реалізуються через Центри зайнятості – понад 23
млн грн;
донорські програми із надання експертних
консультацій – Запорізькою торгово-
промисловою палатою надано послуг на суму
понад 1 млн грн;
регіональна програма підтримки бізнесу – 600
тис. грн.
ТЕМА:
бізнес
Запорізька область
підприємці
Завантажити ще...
---
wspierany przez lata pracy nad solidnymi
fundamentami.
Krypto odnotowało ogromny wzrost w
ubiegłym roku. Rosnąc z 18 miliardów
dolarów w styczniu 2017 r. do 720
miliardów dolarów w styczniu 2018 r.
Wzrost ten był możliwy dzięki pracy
---
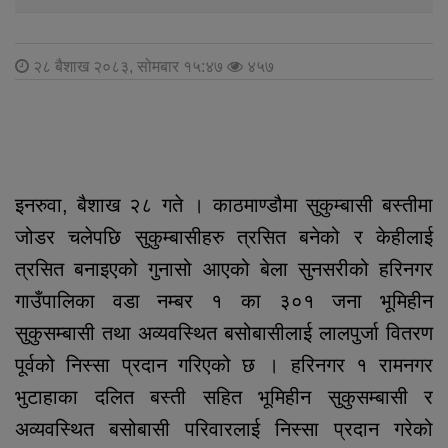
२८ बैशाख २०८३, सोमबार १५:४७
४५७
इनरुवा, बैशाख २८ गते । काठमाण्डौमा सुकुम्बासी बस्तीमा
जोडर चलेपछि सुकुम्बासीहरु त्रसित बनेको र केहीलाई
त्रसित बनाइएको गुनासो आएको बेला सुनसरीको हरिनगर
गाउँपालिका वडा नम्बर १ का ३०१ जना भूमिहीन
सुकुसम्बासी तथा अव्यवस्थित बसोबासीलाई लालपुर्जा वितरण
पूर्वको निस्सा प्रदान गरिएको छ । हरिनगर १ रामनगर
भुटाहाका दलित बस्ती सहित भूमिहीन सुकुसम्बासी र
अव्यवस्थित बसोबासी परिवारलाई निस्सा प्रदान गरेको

- [Task objective]: Would you retype the lines above from the one with "регіональна програма підтримки бізнесу – 600" down to the one with "Завантажити ще...", word for word, both ends included and no other lines?

- [Result]:
регіональна програма підтримки бізнесу – 600
тис. грн.
ТЕМА:
бізнес
Запорізька область
підприємці
Завантажити ще...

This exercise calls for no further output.